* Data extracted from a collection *
_ _ _ _ _
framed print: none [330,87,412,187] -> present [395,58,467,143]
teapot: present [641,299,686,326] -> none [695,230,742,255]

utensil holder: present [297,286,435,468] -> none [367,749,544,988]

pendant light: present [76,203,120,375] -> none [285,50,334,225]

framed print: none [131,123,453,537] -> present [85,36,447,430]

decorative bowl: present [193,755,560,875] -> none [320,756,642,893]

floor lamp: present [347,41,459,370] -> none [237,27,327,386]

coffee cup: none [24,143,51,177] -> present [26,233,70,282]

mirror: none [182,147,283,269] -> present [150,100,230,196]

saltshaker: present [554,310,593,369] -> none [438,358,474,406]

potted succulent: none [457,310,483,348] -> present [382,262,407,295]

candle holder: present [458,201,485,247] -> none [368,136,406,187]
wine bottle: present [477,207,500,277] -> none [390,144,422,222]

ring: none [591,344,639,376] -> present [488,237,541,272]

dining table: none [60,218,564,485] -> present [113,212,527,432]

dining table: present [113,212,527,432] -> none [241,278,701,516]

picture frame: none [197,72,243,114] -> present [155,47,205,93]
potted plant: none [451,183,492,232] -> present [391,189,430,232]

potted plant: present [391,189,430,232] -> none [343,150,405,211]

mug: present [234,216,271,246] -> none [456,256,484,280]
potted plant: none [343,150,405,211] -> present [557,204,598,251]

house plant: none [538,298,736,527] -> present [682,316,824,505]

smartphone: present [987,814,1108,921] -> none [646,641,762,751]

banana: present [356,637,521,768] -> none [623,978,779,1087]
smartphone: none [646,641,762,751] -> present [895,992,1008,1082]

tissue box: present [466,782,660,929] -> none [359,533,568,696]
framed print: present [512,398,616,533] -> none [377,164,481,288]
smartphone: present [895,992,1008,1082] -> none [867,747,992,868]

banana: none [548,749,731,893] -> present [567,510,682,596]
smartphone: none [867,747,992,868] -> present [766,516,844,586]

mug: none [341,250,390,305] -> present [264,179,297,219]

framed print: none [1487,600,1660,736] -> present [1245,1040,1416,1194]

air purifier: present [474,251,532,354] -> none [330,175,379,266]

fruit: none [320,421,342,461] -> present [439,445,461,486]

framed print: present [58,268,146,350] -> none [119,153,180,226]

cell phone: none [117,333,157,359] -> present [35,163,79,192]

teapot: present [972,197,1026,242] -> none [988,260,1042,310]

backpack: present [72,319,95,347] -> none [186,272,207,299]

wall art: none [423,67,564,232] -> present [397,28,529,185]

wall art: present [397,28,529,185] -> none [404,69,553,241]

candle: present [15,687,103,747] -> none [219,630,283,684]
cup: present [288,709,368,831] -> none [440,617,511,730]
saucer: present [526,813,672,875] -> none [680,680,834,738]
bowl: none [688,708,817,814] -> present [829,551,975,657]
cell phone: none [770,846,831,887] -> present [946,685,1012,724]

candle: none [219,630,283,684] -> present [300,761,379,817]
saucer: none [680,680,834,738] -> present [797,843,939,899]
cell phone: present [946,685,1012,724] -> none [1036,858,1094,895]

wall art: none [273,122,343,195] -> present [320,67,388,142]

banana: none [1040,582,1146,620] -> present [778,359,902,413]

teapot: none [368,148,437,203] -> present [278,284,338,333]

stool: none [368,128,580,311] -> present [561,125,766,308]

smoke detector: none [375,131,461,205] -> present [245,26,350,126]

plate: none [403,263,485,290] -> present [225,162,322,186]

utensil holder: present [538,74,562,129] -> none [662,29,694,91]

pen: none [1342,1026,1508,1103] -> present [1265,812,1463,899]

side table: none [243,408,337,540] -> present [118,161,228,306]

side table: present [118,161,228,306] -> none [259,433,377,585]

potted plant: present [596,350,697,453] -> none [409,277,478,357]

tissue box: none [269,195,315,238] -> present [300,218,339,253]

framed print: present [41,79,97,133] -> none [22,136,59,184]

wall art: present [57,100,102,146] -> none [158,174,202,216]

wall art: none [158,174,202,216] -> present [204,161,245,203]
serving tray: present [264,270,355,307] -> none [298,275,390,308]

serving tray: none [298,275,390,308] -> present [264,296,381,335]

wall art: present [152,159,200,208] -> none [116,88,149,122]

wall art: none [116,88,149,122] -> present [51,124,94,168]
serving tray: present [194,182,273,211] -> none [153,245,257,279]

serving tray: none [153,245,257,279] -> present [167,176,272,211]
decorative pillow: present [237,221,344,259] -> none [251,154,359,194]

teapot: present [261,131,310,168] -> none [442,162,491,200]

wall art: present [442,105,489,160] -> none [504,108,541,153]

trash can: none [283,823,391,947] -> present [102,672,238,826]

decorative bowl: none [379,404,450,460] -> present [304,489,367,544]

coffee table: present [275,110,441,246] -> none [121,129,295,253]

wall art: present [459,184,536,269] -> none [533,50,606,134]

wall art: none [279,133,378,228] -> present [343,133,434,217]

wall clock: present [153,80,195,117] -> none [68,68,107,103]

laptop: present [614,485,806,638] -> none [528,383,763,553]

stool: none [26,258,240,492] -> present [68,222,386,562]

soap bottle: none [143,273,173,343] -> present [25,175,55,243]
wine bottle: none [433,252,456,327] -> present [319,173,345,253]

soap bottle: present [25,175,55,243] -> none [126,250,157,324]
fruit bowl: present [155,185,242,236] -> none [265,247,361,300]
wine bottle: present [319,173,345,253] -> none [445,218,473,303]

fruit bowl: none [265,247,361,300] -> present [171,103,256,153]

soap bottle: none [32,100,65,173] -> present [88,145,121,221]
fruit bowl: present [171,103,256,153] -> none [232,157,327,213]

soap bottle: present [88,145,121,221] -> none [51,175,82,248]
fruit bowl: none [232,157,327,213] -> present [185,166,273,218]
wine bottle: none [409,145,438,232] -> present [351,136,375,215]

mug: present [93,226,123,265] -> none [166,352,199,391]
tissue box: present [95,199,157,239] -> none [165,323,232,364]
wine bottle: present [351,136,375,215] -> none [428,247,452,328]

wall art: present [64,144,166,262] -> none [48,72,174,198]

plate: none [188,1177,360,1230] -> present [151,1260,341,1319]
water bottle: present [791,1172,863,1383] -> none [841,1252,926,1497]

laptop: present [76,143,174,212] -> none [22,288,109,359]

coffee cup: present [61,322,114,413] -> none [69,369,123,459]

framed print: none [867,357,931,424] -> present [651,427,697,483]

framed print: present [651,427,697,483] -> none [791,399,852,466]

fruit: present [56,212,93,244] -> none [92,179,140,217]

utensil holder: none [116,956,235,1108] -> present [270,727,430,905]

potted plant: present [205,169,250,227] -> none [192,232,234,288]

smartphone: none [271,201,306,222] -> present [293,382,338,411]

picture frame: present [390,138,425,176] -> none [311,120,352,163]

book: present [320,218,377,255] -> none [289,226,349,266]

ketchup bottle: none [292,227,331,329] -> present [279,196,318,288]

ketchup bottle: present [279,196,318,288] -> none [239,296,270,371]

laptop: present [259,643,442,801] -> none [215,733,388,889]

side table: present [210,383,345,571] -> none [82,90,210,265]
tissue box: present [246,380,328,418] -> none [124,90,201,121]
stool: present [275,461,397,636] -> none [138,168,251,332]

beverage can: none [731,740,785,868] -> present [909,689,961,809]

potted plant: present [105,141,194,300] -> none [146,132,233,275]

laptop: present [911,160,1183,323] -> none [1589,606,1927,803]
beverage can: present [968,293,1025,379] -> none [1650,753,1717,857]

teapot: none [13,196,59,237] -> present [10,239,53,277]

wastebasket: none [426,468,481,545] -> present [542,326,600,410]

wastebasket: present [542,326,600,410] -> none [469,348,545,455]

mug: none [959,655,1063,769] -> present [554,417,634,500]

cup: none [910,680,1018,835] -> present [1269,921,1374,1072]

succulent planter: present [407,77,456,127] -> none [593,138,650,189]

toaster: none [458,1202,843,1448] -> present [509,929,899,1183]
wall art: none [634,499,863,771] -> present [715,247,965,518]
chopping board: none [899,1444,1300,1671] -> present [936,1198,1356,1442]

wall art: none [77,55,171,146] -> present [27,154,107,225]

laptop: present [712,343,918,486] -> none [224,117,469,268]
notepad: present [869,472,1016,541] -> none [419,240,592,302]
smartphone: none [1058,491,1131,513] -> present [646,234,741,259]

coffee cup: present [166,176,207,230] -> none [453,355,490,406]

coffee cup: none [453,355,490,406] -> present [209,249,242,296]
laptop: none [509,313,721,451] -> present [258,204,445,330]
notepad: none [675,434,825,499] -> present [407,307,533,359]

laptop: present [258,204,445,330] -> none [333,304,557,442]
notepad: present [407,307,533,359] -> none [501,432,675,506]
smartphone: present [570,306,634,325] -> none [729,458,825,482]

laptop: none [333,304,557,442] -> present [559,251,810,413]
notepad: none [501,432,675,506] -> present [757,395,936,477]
_ _ _ _ _
* EXERCISE PROMPT *
Go through the data above from its first line and copy each line exactly, stopping once the line with "pendant light: present" has been copied.

* OUTPUT FOR THIS TASK *
framed print: none [330,87,412,187] -> present [395,58,467,143]
teapot: present [641,299,686,326] -> none [695,230,742,255]

utensil holder: present [297,286,435,468] -> none [367,749,544,988]

pendant light: present [76,203,120,375] -> none [285,50,334,225]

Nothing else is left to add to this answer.